MALONE — Between 50 and 60 temporary workers will be hired to build the 48-mile natural-gas transmission line through Franklin County.
Construction is set to start in two to three weeks to bring service from an existing Enbridge-St. Lawrence Gas pipeline in the Town of Norfolk to the Village of Chateaugay.
The first of 77 tractor-trailer loads of sectioned pipe has begun arriving at North Country Dairy LLC in North Lawrence, which will be the first high-volume user brought online for the $41 million project, said Jim Ward, the company’s assistant-general manager.
Others will eventually include Brushton-Moira Central School, the area state prisons, other school districts, Alice Hyde Medical Center and Agri-Mark McCadam Cheese in Chateaugay.
As many as 50 truckloads of pipe will be stored in Malone and Chateaugay in anticipation of the two-phase installation project, which could be operational by early December, Ward said.
At the same time the work crews are digging 3-foot trenches to bury the pipe or boring holes to thread piping through at other sites, company personnel will go door-to-door along the construction route, seeking residential customers interested in switching to natural-gas service, he said.
“There are no laterals. We’ll be bringing service right up to the house,” Ward said. “During the first five years of our development contract with the Public Service Commission, we bring it right to the premises for no fee.”
Once service is brought to the house, the homeowner is responsible for any interior hookups to appliances and furnaces, he said.
Traffic is not expected to be much impacted by the work, since most construction will be
off the shoulder of the road along an abandoned railroad bed.
But in some tighter places, roads will be temporarily reduced to one lane by a flag person, he said.
While permission to cross some parcels was obtained through eminent domain, Ward said, negotiations are continuing with some property owners over access to their land.
“Hopefully, we can satisfy everybody, but there’s work to do there,” he said.

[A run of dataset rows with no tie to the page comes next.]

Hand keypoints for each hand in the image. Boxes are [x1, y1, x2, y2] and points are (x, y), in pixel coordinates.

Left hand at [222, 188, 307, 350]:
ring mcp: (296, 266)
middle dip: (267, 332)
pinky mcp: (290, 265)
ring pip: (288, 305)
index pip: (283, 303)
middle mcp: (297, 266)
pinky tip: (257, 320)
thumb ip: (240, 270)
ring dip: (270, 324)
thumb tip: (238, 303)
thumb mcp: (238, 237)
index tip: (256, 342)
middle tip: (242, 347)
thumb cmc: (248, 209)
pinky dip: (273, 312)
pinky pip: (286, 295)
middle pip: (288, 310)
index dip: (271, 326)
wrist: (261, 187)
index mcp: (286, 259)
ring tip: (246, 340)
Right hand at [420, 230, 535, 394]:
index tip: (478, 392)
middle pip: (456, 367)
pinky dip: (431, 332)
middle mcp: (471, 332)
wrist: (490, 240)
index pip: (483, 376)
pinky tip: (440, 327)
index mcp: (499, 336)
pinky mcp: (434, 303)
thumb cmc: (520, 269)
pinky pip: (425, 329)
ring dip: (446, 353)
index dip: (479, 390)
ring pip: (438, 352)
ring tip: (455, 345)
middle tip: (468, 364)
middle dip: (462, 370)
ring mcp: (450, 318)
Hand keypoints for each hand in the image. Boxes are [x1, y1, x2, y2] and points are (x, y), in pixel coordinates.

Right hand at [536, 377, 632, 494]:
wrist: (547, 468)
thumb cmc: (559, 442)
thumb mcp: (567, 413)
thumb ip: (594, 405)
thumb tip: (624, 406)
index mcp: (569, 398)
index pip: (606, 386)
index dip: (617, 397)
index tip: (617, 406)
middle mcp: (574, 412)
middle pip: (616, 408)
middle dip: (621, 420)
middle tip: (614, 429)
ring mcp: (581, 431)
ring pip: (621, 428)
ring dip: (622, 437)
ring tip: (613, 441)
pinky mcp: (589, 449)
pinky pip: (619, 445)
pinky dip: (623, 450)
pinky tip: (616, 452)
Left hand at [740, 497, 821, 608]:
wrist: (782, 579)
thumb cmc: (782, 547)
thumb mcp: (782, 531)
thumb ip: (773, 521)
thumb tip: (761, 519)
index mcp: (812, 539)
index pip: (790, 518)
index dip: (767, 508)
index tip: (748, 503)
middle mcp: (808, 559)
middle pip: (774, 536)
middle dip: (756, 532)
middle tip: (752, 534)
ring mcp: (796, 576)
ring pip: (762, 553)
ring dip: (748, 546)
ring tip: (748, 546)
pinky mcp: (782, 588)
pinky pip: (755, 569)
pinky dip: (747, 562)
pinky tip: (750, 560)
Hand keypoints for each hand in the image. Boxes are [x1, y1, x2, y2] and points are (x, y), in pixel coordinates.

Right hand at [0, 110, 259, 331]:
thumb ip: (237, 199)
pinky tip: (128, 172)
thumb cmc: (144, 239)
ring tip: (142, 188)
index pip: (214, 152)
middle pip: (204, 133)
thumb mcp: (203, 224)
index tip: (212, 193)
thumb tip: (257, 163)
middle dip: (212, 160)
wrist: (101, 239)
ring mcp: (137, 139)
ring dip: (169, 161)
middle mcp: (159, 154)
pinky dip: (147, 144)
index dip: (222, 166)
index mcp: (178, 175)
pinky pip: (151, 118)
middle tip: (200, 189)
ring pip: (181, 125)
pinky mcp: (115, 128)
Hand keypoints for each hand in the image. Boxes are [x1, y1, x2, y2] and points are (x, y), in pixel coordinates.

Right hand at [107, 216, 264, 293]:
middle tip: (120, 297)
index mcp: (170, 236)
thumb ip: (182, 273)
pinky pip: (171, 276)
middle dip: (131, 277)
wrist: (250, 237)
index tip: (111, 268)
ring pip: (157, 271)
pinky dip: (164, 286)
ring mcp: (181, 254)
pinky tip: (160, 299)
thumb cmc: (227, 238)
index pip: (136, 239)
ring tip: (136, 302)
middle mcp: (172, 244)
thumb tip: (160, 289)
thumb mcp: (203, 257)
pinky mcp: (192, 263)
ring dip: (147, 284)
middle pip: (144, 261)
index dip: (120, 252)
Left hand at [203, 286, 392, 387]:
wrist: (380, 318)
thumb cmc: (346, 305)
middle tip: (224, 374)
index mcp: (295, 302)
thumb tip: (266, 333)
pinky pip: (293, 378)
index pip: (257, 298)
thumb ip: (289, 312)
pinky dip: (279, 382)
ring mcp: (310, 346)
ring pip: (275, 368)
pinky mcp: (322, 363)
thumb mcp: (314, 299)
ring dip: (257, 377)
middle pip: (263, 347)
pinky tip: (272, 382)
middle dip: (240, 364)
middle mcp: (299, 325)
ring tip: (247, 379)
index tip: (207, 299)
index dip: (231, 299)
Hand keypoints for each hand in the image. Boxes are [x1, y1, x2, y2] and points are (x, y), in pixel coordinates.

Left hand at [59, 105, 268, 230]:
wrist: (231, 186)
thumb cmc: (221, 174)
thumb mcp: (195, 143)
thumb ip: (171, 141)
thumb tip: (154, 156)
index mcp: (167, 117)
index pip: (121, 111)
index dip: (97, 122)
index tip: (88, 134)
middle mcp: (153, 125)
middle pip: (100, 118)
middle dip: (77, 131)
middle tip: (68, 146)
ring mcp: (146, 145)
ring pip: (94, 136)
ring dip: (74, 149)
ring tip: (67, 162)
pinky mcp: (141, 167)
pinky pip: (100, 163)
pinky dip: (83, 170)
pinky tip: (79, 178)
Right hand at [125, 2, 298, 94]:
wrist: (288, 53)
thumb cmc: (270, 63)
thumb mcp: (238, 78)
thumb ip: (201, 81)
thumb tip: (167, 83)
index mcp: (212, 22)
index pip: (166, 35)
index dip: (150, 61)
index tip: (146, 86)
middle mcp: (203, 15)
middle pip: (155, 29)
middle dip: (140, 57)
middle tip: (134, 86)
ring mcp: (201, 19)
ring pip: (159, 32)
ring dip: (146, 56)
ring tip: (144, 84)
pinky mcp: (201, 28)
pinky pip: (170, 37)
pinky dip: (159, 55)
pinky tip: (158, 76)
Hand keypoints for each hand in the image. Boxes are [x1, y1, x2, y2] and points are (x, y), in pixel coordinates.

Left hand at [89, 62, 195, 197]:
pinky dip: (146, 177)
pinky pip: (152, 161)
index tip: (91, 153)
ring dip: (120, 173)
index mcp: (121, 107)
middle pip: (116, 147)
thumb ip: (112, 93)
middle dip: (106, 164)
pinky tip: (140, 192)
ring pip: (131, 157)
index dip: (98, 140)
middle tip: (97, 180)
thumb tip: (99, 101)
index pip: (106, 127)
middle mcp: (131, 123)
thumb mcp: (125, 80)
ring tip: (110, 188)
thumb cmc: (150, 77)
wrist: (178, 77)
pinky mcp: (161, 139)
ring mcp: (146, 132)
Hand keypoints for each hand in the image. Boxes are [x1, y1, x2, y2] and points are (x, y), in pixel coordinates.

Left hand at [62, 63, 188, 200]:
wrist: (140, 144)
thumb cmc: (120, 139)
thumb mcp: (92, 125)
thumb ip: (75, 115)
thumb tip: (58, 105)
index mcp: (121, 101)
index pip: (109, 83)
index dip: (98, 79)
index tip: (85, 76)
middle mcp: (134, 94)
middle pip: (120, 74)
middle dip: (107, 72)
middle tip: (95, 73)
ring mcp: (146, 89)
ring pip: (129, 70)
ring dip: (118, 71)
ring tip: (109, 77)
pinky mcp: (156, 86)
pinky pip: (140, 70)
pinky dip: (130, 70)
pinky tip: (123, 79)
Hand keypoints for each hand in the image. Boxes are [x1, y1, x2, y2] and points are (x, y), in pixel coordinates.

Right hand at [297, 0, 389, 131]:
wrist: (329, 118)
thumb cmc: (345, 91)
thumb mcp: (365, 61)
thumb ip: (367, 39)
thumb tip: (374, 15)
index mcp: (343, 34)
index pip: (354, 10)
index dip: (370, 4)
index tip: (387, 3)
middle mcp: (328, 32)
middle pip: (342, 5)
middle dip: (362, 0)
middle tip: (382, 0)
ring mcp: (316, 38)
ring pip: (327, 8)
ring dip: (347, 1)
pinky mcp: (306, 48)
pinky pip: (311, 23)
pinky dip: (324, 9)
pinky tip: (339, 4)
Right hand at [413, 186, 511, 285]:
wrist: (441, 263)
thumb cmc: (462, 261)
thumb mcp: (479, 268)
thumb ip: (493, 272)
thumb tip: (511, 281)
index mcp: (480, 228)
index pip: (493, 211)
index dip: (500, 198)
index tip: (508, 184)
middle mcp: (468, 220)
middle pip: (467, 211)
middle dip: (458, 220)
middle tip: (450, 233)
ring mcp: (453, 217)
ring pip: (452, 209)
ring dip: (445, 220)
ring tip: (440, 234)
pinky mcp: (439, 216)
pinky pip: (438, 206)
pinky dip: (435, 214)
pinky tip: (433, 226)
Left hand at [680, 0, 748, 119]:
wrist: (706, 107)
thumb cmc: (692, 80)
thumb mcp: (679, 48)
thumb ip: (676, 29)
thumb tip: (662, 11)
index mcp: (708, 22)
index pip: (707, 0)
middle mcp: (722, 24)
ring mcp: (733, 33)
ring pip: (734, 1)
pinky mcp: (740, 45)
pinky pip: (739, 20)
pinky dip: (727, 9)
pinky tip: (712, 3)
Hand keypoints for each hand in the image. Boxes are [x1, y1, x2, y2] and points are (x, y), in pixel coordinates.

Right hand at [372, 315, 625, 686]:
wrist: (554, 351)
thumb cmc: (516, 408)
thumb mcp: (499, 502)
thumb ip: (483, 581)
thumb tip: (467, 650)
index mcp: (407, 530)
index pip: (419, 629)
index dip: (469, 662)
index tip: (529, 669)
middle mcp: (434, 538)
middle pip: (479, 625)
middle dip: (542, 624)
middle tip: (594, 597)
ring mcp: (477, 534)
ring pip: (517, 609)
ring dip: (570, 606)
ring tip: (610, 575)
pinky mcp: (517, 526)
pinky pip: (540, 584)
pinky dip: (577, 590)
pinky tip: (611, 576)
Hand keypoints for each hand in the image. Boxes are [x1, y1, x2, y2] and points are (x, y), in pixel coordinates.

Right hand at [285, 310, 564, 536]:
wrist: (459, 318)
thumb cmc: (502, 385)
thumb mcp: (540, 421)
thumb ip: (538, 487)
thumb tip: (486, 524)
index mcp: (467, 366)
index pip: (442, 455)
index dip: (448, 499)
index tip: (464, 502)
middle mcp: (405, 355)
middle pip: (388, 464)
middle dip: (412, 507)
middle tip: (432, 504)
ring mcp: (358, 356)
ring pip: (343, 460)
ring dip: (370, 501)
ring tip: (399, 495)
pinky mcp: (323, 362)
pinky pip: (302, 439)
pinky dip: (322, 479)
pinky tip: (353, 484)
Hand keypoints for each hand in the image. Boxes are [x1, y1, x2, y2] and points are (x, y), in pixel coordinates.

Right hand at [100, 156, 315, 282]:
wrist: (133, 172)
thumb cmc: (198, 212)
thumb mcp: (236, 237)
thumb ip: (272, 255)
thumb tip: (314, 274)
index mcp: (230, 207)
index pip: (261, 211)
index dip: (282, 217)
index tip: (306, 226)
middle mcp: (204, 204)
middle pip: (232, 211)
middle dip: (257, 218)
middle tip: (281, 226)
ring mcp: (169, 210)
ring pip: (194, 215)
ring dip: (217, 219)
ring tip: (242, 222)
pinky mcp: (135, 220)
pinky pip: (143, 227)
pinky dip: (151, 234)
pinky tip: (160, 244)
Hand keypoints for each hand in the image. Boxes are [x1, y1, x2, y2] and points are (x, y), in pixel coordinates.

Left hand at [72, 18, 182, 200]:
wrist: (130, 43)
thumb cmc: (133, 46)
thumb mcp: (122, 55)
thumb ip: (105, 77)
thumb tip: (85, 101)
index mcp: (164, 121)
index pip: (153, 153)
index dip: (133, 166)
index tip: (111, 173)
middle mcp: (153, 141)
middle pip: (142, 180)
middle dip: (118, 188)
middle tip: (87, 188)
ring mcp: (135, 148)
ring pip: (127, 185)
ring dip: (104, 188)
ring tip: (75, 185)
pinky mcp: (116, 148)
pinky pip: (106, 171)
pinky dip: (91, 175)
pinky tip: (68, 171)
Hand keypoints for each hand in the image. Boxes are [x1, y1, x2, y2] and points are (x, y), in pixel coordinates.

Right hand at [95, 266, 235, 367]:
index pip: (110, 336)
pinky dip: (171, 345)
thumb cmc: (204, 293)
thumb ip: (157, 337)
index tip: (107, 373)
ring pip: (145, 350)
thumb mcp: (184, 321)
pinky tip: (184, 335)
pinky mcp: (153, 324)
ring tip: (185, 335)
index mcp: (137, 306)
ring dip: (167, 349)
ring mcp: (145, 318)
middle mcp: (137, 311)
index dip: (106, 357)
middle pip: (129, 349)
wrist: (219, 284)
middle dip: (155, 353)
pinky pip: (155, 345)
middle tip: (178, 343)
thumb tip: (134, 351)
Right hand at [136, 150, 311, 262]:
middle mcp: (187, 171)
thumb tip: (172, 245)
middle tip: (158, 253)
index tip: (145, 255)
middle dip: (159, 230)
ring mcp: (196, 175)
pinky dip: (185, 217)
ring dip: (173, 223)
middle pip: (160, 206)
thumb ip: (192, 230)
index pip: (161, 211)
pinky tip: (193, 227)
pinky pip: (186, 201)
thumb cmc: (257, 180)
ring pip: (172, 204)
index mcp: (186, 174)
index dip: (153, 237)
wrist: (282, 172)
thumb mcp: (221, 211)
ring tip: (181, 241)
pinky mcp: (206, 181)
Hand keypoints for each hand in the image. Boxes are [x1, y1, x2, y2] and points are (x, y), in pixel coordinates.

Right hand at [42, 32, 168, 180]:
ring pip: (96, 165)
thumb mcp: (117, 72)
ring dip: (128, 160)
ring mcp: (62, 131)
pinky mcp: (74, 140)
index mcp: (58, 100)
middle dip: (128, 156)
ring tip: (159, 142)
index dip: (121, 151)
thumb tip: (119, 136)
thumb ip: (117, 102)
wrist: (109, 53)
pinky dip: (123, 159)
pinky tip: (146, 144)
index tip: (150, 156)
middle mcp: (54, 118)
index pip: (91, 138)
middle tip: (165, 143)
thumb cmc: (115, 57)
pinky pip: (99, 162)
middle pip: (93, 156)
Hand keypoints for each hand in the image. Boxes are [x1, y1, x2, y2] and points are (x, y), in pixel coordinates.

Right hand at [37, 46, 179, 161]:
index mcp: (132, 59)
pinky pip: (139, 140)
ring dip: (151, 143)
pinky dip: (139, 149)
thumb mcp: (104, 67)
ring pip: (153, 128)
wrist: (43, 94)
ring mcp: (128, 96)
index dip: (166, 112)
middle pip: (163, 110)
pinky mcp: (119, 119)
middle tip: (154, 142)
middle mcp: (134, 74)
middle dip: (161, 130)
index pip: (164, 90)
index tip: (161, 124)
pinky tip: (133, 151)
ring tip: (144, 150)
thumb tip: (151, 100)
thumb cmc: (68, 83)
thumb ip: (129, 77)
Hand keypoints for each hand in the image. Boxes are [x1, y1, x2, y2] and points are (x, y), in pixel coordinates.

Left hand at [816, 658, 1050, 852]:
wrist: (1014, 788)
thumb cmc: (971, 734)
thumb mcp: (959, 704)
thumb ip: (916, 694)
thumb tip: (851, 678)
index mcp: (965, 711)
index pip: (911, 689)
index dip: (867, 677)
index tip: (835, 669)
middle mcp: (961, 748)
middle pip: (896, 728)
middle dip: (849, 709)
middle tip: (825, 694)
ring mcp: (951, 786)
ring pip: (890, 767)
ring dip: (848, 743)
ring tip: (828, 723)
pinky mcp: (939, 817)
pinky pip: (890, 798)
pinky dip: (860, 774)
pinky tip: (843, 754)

Progress was stalled in February when the company saw the price of the project skyrocket at the same time the price of natural gas bottomed out.
But through a revised operational permit recently approved by the Public Service Commission, St. Lawrence Gas can now charge customers a special fee for seven years to finance the new construction.
Residential customers will pay 28 cents per therm, industrial customers 30 cents per therm and commercial customers 40 cents per therm under that permit. A therm is a measurement of natural-gas usage.
Discovery of huge natural-gas pockets in Pennsylvania drove construction costs up and forced the company to break the project into two phases, bringing the western-most customers and Malone online first and those in Chateaugay on later in 2013.
Franklin County expects to be billed soon for the remaining $1.425 million it pledged to the project and will also be chipping in another $25,754 in the form of a 1 percent match in order to receive $2.5 million promised by former Gov. David Paterson through Empire State Development.
County Manager Thomas Leitz said legislators will have to decide soon if they want to take out a short-term low-interest note for its share, bond out the cost over a longer period of time or work the costs into the 2013 budget they are beginning to formulate.
The rest of the money would come from St. Lawrence Gas, which pledged $17.2 million, with about $6.3 million of that financed through the County Industrial Development Agency and $2 million from the office of Sen. Betty Little (R-Queensbury).
St. Lawrence County was asked to contribute $600,000 to the cost since North Country Dairy is within its borders and plans to employ as many as 85 people at the yogurt plant.
But the legislators there have taken no action on the matter.